Quick Question and a Defect Found

Hello Everyone,

I found that when you delete a procedure and it is not sorted by ID it deletes a procedure that is not the one highlighted, but the one that should have been in that location if it was sorted by ID. (learned the hardway).

I created a procedure that sends and application to a folder on the C drive (that shows up correctly), but when I create the shell command to run the program it shows in RMM that it is running, but when I look at the machine, nothing happened.

Should I put this full path in the advanced tab (and it does require params) so would it be something like:
c: empfolder\myexecutable.exe \silent ?

or how should that be setup or inside of the basic tab?

Thanks for your help.

I also had this issue, it also opens wrong procedure, if you click the create from button…

As far as your question about the application to the drive, I also found that environmental variables are not supported either.

Hi,

Yes I’ve also seen this issue with pocedure that is not sorted by ID

Hello @doveroh ,

The first issue that you have raised has been escalated and we will let you know as soon as the development team will fix it. Thank you for your feedback!

Regarding the second issue, you may create a procedure similar to this print screen (this procedure will start the process firefox.exe remotely). Basically, this procedure will start cmd.exe (not the command prompt window, but the process) and through /c switch will pass the ‘start’ command that will open the program (/d switch is for the file path). So for your program you should have something like:
<first line>: cmd.exe
<second line>: /c start /d "<file path to your program> <exe name>

Please let us know if this works.

if that app requires switches (such as /silent ) where would those switches go?

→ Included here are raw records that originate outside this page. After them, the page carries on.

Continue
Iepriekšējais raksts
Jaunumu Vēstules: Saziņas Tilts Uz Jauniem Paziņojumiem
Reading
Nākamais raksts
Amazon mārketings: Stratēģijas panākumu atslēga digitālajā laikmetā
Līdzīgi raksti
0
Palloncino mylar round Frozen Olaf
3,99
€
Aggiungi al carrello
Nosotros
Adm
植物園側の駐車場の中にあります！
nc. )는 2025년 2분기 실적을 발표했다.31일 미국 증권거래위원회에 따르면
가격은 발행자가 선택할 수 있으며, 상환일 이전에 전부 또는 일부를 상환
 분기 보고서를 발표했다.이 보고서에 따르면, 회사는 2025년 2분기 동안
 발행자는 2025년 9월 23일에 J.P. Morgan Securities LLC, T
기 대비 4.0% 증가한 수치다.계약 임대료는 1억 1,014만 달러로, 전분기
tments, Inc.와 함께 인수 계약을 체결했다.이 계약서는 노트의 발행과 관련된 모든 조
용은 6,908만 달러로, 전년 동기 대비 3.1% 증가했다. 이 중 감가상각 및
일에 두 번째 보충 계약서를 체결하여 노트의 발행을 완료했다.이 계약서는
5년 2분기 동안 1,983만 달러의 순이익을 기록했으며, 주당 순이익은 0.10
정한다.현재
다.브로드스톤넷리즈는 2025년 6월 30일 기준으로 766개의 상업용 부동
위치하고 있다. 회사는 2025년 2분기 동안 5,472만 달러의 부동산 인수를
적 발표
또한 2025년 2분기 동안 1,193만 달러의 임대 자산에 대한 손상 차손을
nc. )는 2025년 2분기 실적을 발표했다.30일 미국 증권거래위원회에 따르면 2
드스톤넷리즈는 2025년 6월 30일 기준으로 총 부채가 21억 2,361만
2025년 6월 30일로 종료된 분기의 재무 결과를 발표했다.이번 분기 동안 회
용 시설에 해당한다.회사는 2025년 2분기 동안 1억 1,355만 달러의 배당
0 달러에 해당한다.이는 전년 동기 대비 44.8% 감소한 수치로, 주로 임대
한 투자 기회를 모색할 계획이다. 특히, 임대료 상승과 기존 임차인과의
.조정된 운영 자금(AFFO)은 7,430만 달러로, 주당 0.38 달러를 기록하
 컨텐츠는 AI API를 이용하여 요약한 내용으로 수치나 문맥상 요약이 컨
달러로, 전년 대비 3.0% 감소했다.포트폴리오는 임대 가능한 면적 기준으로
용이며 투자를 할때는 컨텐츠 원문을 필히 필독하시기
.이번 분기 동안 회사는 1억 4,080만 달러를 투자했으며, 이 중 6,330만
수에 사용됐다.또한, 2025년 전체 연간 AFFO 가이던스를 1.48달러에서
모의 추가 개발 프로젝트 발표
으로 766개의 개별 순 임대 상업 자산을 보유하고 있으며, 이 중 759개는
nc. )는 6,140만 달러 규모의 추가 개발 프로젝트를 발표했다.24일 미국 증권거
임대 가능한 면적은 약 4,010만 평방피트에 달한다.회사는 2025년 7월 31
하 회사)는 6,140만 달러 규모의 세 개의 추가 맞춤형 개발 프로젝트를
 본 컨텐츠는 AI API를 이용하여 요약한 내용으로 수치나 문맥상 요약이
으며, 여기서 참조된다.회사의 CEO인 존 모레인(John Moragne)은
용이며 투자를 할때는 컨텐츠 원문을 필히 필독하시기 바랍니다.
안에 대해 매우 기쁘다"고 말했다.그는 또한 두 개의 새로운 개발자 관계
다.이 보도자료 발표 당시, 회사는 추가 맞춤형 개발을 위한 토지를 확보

In my experience, the /silent switch is usually applied after the command, which would be after the command on the second line.

Hello @doveroh ,

All the switches will go on the second line. On the first line you should have only the process that is running the command (i.e. regedit.exe). If you want to run a Command Prompt command, don’t forget to add ‘/c’ at the beginning of the second line, like in:


cmd.exe
/c <your command with parameters and switches>
​

/c is used to pass the string containing the command to cmd.exe.